*Instruction*. Go over the data and keep only the lines that include "отклонения".

*Data to use*.
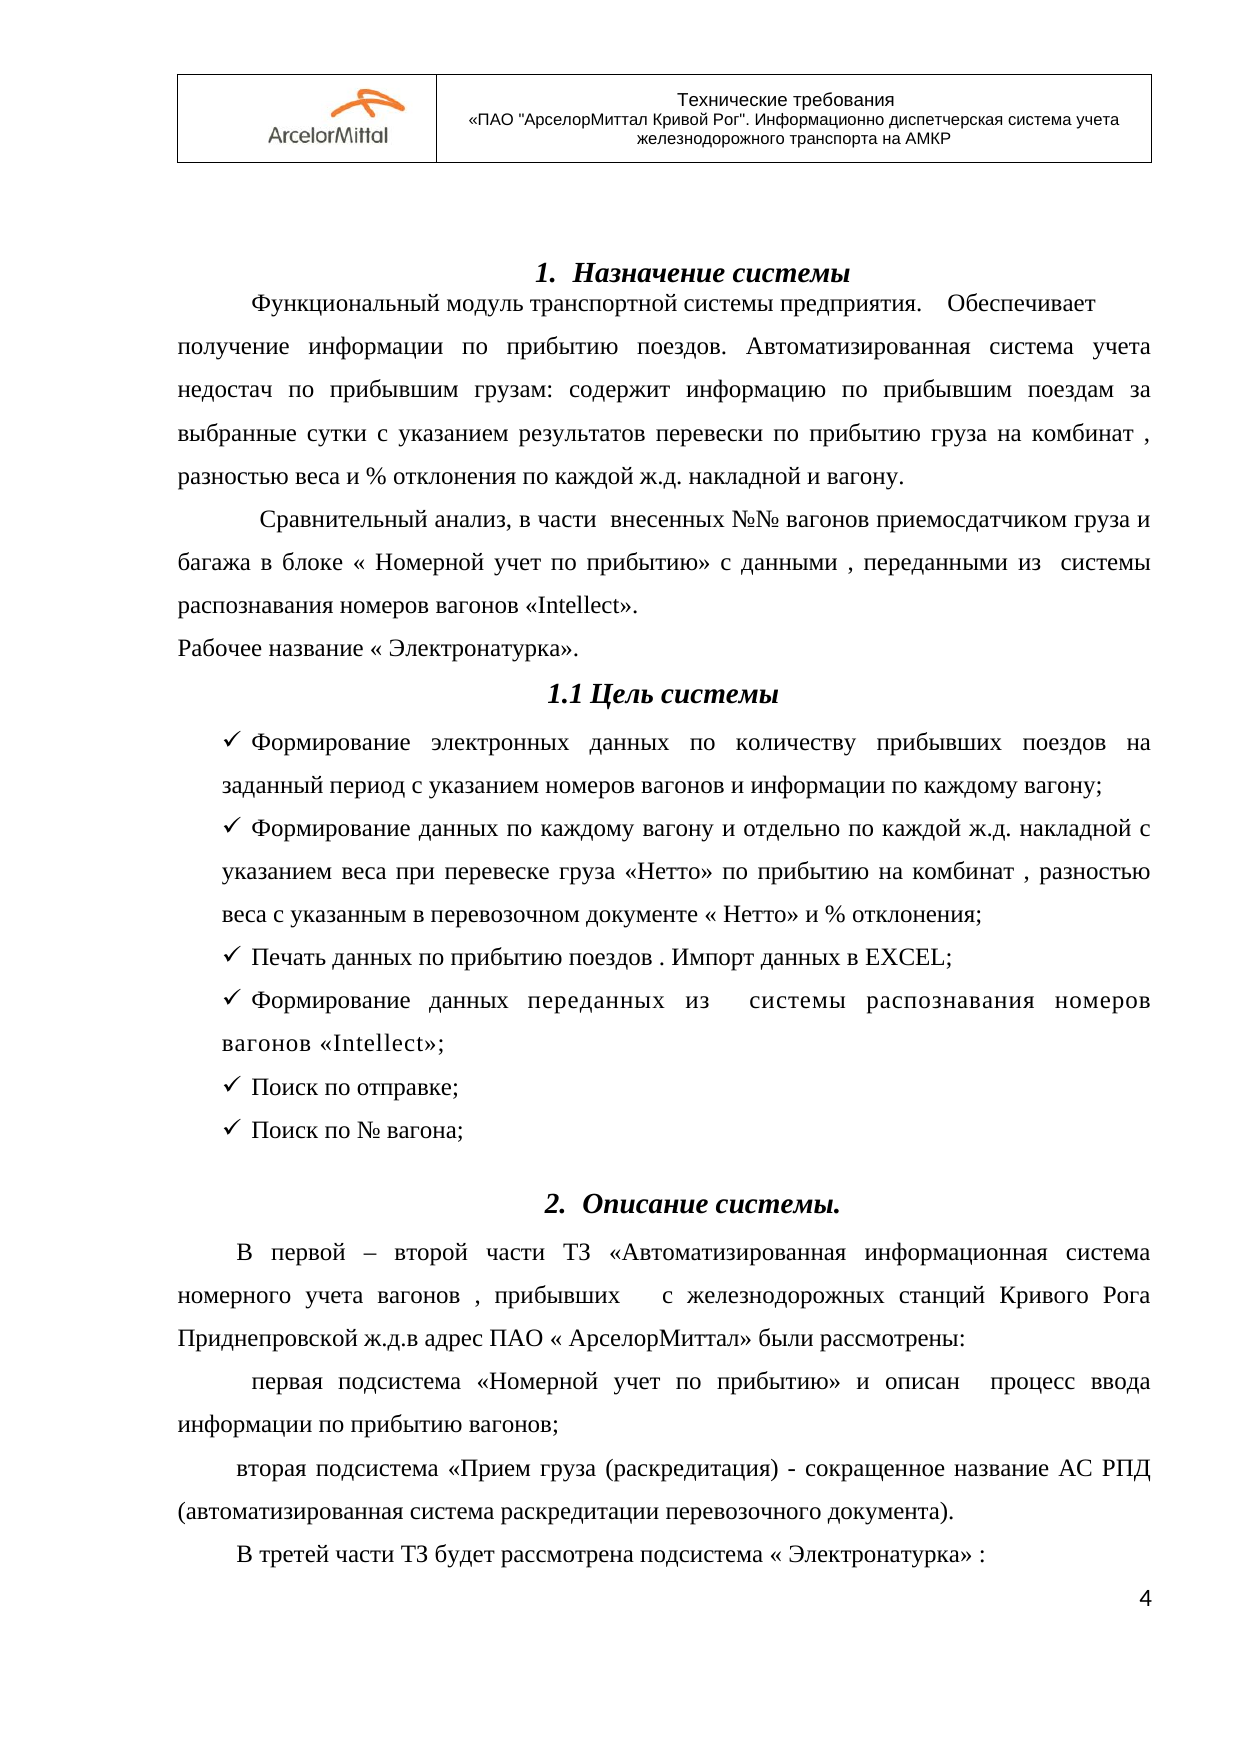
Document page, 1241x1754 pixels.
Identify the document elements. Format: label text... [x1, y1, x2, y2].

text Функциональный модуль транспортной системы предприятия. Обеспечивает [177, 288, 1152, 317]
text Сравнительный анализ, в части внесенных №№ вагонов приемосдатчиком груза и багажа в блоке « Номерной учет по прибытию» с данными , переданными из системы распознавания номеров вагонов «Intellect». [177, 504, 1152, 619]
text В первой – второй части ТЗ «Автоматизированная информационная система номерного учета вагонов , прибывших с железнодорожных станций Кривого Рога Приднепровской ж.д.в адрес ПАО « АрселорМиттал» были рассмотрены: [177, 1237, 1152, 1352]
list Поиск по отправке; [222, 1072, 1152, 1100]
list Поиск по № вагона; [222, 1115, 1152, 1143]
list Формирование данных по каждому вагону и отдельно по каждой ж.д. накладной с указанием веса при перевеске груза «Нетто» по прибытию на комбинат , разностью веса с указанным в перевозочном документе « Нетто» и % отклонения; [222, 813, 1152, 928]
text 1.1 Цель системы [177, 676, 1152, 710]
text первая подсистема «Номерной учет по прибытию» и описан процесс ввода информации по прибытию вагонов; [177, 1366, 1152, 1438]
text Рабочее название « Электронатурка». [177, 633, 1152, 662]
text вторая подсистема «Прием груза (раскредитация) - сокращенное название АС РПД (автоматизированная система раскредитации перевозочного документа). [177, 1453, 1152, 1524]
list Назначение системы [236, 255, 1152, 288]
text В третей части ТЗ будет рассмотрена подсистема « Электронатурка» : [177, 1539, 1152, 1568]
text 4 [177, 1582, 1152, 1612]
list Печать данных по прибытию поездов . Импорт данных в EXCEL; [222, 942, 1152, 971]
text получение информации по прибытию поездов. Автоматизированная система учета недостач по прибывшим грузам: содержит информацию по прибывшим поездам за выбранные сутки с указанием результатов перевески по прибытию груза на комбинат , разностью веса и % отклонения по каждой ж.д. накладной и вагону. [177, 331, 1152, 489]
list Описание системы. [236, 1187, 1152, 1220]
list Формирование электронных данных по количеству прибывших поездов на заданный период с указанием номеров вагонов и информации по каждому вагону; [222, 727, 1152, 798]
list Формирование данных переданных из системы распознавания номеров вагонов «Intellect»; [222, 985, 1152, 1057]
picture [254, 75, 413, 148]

*Solved exercise*.
list Формирование данных по каждому вагону и отдельно по каждой ж.д. накладной с указанием веса при перевеске груза «Нетто» по прибытию на комбинат , разностью веса с указанным в перевозочном документе « Нетто» и % отклонения; [222, 813, 1152, 928]
text получение информации по прибытию поездов. Автоматизированная система учета недостач по прибывшим грузам: содержит информацию по прибывшим поездам за выбранные сутки с указанием результатов перевески по прибытию груза на комбинат , разностью веса и % отклонения по каждой ж.д. накладной и вагону. [177, 331, 1152, 489]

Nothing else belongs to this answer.